• **What you will do**: Retype the records from the beginning through the line containing "Still working on", including that line. Omit the pictures.

─── Records for the exercise ───

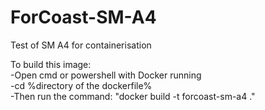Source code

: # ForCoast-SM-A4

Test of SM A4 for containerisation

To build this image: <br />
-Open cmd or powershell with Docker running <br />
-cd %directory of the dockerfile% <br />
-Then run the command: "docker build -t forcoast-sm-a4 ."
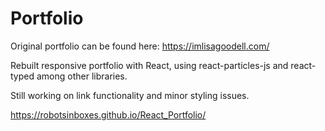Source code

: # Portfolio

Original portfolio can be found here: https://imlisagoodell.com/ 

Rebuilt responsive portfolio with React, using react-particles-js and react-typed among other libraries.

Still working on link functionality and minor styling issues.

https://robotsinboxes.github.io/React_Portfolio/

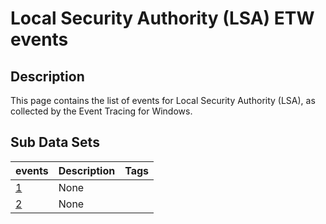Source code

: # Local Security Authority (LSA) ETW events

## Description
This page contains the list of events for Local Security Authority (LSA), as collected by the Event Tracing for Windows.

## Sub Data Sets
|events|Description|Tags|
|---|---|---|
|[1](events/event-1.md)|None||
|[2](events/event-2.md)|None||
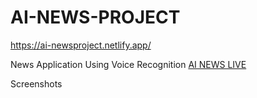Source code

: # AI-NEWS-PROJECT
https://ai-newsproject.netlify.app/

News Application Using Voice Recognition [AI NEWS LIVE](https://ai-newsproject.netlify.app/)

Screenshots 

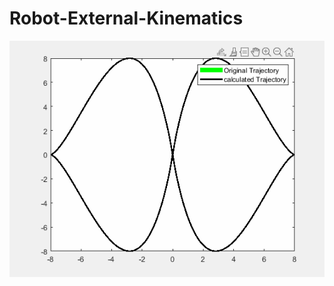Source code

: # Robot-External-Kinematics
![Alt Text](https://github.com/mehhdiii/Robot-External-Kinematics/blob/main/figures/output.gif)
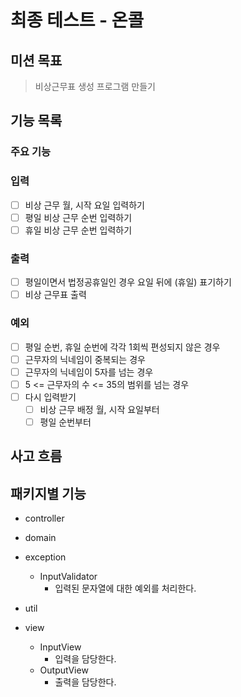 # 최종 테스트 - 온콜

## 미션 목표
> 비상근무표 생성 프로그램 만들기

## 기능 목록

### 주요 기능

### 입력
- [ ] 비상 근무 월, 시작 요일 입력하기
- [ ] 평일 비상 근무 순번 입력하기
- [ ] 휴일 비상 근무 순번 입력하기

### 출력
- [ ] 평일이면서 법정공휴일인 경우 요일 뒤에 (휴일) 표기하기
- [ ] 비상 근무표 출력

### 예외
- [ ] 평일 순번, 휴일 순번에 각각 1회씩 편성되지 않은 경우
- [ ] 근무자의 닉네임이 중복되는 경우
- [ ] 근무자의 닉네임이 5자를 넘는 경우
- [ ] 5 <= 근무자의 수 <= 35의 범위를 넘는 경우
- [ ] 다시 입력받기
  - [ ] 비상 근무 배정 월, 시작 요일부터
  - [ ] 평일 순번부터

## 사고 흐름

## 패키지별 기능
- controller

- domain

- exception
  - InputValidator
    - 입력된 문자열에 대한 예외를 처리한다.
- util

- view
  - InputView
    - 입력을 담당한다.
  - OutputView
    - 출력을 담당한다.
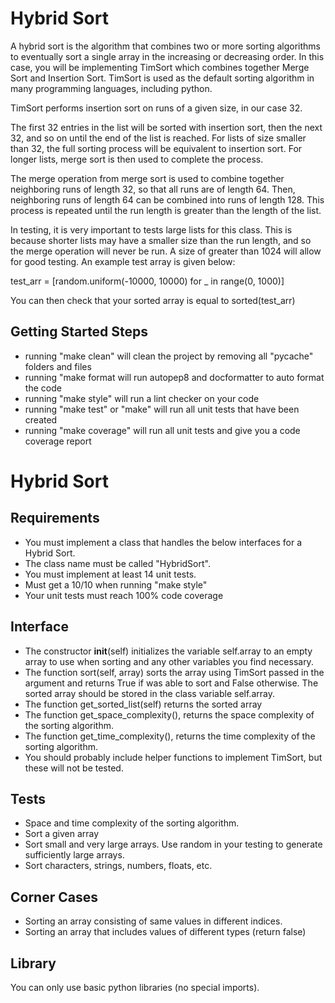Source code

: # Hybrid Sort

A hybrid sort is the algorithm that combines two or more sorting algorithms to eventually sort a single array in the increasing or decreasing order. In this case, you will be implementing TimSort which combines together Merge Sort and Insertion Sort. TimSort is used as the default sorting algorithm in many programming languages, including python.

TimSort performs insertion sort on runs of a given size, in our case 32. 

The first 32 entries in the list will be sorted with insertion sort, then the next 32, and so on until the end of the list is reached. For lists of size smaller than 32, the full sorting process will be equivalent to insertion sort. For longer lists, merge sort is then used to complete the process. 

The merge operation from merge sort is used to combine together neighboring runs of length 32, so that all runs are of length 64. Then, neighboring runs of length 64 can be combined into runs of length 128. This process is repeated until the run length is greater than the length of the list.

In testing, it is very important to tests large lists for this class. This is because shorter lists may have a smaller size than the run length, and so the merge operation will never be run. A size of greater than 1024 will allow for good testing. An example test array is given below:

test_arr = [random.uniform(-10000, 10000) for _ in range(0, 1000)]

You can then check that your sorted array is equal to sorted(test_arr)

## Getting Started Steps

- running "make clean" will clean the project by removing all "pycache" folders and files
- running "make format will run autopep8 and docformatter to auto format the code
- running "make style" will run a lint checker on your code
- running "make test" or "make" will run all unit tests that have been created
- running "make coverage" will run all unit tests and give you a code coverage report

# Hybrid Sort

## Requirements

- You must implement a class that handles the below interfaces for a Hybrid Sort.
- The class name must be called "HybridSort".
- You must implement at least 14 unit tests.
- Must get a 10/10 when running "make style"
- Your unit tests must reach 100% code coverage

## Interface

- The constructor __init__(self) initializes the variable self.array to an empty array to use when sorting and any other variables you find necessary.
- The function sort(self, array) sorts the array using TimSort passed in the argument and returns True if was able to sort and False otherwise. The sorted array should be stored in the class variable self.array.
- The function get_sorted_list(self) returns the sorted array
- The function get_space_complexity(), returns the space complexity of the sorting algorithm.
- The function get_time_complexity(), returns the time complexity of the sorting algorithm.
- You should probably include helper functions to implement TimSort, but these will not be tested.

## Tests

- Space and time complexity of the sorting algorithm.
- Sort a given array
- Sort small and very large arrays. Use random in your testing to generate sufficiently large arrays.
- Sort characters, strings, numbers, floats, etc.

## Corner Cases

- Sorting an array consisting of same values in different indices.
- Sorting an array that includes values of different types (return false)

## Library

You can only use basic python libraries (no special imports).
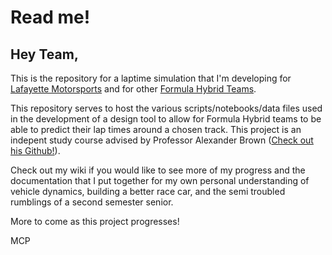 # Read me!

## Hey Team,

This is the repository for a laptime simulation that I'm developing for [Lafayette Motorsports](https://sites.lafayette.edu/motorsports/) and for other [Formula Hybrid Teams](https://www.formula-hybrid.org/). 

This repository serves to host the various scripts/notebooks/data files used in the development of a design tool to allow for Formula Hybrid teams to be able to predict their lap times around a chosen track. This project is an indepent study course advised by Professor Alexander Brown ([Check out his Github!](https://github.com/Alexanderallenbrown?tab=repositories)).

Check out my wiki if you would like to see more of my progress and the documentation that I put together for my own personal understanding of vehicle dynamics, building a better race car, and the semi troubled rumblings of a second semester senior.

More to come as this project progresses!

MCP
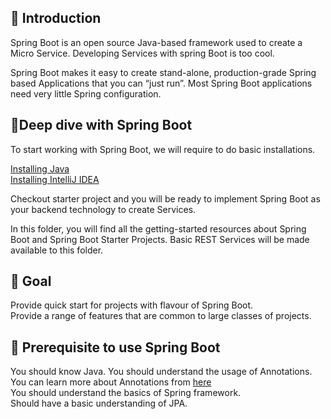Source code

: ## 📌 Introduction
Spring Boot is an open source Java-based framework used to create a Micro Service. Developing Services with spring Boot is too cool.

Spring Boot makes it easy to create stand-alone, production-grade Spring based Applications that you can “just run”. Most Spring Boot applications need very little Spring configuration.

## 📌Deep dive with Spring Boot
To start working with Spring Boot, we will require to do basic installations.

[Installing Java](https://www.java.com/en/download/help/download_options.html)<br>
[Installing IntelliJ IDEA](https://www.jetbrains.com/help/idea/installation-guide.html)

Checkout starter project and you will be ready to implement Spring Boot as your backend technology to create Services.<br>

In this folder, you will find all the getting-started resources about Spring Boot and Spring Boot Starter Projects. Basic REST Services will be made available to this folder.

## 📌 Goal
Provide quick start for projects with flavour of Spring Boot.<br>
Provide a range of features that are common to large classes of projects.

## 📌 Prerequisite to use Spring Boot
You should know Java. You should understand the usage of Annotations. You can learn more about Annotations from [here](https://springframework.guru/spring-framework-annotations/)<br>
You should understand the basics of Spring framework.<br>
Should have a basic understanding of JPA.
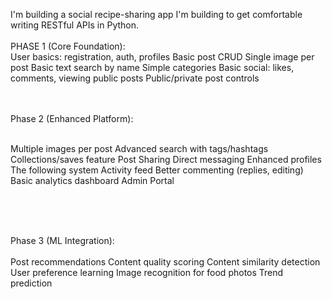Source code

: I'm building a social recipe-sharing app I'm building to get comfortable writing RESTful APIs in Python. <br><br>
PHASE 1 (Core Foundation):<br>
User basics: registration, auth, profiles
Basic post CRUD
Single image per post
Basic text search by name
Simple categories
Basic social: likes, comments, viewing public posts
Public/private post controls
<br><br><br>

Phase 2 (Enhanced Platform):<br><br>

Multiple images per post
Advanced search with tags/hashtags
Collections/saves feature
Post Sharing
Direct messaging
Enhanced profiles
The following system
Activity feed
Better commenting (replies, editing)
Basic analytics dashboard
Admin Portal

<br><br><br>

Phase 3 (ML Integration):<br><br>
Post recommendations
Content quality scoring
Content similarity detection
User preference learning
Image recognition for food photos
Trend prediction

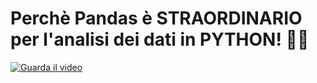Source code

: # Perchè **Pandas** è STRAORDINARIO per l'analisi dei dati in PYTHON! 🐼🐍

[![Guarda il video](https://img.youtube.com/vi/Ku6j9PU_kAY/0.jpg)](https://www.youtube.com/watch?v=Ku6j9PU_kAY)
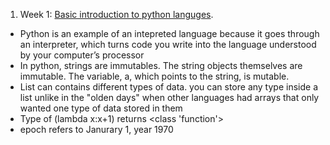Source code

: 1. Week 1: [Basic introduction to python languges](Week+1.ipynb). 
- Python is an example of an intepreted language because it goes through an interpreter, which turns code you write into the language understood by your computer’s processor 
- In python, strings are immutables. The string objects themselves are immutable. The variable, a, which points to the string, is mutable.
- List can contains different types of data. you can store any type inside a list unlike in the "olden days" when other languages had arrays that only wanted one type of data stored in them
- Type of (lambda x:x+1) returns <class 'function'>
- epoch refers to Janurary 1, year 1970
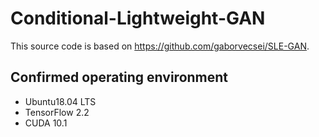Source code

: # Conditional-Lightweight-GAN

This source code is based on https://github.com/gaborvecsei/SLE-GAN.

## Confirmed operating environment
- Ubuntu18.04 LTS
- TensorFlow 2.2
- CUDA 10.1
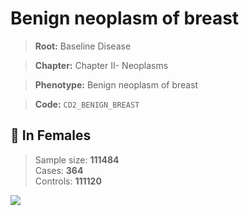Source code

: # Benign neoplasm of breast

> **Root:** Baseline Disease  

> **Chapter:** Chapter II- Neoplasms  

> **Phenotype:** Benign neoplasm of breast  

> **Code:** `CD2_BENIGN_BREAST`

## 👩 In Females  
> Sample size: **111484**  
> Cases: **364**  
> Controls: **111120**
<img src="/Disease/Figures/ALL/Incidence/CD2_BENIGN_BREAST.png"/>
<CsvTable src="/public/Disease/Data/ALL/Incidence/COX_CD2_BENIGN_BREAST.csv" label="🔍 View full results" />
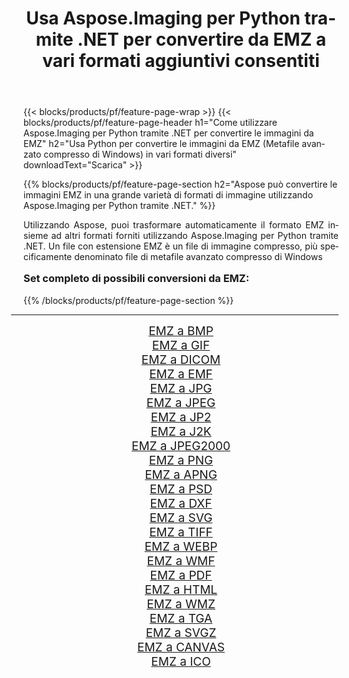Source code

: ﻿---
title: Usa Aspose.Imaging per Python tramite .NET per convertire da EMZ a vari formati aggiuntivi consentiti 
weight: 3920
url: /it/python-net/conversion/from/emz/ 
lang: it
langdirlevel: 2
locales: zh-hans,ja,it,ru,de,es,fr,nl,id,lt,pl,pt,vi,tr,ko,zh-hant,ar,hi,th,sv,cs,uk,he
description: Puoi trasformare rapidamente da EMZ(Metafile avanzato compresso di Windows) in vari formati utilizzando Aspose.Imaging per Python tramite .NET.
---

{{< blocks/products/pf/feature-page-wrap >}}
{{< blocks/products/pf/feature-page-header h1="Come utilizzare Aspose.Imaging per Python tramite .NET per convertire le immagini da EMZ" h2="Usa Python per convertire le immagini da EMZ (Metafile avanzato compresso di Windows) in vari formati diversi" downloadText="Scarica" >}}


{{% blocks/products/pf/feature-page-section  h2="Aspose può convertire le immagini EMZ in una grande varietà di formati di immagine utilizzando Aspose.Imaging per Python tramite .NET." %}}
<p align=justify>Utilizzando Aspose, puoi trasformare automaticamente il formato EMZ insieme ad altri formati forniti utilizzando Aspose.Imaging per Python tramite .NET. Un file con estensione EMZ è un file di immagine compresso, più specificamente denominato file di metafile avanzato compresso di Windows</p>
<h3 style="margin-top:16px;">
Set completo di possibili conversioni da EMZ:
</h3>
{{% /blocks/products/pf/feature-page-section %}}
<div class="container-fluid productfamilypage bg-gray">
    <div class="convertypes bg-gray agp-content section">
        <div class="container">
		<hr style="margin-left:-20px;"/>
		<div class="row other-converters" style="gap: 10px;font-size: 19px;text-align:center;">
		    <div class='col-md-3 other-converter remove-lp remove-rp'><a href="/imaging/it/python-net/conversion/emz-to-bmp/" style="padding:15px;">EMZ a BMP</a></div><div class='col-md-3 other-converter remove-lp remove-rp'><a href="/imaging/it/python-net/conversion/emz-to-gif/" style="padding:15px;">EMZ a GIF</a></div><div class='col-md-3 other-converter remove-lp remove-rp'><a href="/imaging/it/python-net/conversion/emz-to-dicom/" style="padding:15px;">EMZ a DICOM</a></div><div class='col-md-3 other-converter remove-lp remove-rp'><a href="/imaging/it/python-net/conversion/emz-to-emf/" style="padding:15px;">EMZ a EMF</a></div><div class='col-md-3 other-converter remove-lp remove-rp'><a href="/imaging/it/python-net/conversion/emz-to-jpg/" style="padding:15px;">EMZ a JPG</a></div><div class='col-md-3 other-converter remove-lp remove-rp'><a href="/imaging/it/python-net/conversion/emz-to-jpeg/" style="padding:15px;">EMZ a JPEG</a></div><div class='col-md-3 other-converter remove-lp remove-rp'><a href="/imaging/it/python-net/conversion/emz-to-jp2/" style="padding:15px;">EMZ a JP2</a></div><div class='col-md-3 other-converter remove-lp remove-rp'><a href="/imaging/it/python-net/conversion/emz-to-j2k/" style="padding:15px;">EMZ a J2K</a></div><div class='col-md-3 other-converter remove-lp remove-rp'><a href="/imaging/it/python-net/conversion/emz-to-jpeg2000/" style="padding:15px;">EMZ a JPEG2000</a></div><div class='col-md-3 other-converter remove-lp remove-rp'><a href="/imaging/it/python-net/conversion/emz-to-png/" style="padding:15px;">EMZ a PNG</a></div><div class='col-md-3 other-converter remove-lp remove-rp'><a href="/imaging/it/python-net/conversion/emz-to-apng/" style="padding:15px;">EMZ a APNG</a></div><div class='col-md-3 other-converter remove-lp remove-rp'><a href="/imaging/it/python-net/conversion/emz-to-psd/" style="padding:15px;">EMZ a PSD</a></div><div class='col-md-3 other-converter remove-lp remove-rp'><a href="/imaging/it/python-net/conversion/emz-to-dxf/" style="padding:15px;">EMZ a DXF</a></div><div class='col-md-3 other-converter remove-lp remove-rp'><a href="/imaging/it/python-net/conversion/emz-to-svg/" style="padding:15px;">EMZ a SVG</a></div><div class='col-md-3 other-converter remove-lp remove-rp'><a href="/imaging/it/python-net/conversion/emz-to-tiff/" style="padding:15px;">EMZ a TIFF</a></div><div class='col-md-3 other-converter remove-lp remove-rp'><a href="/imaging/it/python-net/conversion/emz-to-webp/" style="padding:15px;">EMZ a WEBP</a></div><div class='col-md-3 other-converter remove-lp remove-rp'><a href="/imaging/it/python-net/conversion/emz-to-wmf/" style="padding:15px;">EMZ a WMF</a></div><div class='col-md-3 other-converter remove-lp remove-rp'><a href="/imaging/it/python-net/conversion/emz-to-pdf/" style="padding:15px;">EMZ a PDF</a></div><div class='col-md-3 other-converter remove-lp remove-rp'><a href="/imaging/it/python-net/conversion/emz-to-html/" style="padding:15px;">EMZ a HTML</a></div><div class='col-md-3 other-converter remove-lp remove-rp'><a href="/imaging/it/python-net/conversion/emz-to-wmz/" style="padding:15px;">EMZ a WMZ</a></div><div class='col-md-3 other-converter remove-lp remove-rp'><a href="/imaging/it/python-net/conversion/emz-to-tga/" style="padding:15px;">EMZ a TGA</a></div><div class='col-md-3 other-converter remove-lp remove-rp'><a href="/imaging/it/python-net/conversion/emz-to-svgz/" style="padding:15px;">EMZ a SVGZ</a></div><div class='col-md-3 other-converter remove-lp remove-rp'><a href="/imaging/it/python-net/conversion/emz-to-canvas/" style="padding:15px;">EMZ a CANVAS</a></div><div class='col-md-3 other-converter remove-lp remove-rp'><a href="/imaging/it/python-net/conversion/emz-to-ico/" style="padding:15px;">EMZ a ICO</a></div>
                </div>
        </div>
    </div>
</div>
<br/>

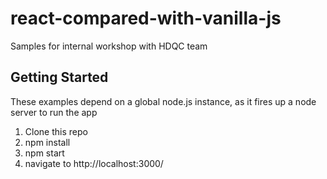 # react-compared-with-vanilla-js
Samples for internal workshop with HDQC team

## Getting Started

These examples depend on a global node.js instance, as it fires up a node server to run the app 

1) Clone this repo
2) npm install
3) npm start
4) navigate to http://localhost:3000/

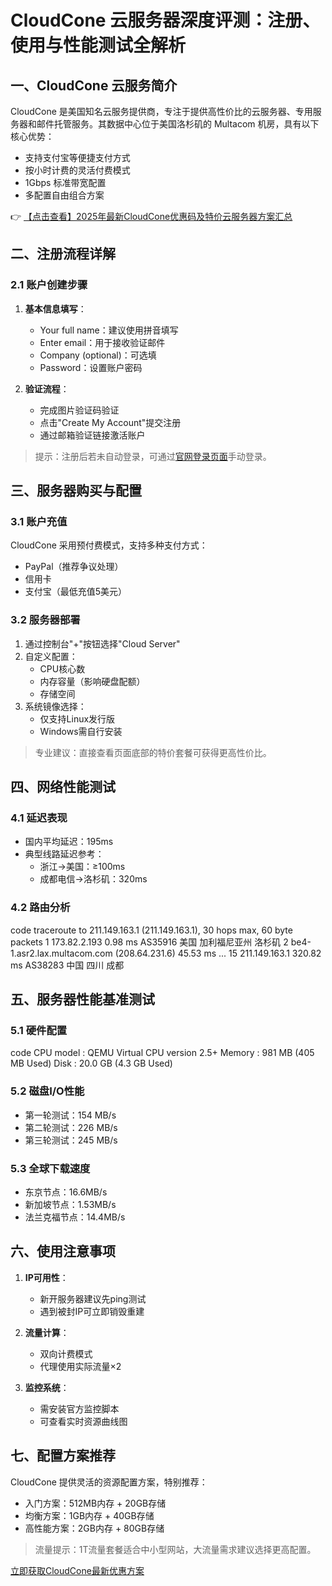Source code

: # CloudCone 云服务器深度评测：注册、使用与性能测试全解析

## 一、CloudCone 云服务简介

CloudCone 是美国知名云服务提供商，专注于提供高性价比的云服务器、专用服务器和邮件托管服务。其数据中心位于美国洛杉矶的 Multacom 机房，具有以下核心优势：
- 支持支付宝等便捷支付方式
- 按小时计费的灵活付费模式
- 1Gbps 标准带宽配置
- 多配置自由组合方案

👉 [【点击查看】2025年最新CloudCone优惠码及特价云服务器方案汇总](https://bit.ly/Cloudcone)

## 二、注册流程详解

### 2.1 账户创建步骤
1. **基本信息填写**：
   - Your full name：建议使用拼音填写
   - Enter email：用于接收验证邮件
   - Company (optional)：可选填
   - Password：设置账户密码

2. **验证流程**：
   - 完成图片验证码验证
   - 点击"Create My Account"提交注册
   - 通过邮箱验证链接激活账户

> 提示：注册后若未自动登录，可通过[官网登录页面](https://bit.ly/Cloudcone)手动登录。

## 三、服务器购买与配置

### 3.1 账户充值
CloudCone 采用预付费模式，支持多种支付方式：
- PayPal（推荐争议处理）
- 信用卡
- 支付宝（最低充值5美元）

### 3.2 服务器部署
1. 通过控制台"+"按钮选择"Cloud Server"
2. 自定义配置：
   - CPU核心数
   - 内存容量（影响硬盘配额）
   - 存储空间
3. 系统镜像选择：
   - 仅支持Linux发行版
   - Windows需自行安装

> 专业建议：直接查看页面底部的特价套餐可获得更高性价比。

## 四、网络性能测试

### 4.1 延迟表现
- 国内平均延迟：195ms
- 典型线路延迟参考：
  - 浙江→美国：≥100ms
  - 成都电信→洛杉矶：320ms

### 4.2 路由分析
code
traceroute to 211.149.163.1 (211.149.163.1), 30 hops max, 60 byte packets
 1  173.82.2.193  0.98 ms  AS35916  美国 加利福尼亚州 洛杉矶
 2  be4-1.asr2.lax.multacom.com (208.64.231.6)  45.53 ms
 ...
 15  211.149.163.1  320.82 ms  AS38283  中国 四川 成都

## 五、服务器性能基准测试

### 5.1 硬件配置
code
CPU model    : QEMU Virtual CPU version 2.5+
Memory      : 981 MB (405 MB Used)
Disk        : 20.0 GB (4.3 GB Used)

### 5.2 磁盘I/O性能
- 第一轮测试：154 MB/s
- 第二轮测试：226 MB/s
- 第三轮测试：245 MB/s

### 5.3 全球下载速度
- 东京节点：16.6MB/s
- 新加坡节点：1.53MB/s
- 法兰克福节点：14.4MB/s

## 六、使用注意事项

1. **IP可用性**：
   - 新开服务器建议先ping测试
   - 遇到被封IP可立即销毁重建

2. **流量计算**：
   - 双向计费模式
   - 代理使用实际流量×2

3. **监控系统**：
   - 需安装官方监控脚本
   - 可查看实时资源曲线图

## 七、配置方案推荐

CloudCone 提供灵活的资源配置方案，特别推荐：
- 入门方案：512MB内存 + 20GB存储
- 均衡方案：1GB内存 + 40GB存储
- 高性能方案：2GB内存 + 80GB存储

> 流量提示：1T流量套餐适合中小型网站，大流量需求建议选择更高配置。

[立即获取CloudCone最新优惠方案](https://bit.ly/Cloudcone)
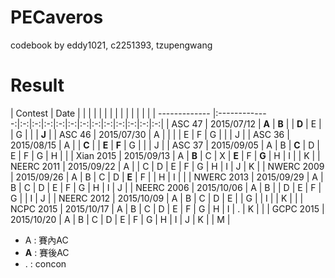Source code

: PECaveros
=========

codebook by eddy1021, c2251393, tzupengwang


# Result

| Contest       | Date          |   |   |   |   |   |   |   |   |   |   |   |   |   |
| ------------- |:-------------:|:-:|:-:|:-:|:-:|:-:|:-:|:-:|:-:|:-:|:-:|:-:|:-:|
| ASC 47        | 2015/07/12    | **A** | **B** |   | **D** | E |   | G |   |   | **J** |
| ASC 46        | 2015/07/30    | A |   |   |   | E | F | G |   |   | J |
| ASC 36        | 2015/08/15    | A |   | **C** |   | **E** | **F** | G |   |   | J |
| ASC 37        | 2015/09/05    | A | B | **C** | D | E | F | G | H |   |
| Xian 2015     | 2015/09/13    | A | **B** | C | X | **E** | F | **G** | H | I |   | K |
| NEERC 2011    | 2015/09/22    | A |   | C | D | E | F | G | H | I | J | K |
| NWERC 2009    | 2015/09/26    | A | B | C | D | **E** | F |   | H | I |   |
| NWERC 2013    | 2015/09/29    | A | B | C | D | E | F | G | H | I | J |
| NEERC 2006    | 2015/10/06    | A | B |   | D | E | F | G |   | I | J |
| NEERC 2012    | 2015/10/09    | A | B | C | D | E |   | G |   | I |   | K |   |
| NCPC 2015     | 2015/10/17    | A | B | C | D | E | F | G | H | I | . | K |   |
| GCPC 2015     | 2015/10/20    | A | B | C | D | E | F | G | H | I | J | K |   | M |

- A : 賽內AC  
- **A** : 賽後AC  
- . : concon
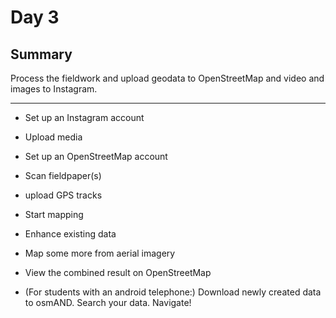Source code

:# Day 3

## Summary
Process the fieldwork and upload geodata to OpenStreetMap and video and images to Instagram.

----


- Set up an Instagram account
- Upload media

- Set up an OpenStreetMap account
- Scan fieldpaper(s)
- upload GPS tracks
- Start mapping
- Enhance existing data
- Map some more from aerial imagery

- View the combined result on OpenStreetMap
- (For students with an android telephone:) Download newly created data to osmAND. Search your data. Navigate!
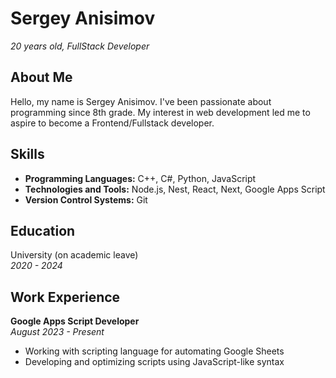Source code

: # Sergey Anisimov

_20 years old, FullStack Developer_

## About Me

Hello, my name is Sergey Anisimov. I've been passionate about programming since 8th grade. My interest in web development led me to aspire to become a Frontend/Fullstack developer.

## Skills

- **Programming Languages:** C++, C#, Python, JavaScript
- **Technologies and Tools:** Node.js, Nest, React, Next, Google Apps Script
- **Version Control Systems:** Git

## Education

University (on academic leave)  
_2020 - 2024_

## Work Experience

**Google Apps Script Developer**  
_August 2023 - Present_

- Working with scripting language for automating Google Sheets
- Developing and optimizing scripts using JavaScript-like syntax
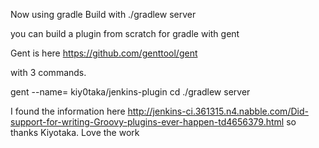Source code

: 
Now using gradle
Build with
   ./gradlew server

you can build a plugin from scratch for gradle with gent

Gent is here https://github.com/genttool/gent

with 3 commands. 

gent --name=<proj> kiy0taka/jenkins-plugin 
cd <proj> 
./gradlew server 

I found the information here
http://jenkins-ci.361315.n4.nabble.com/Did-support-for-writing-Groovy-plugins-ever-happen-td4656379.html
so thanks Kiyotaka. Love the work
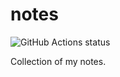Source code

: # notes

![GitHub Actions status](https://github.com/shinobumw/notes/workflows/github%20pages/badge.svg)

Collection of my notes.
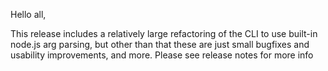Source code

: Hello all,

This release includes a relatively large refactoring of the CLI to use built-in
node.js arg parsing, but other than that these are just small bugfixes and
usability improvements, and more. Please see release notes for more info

───

• **Answer to this task**:
Source code

: # ForCoast-SM-A4

Test of SM A4 for containerisation

To build this image: <br />
-Open cmd or powershell with Docker running <br />
-cd %directory of the dockerfile% <br />
-Then run the command: "docker build -t forcoast-sm-a4 ."
Source code

: # Portfolio

Original portfolio can be found here: https://imlisagoodell.com/ 

Rebuilt responsive portfolio with React, using react-particles-js and react-typed among other libraries.

Still working on link functionality and minor styling issues.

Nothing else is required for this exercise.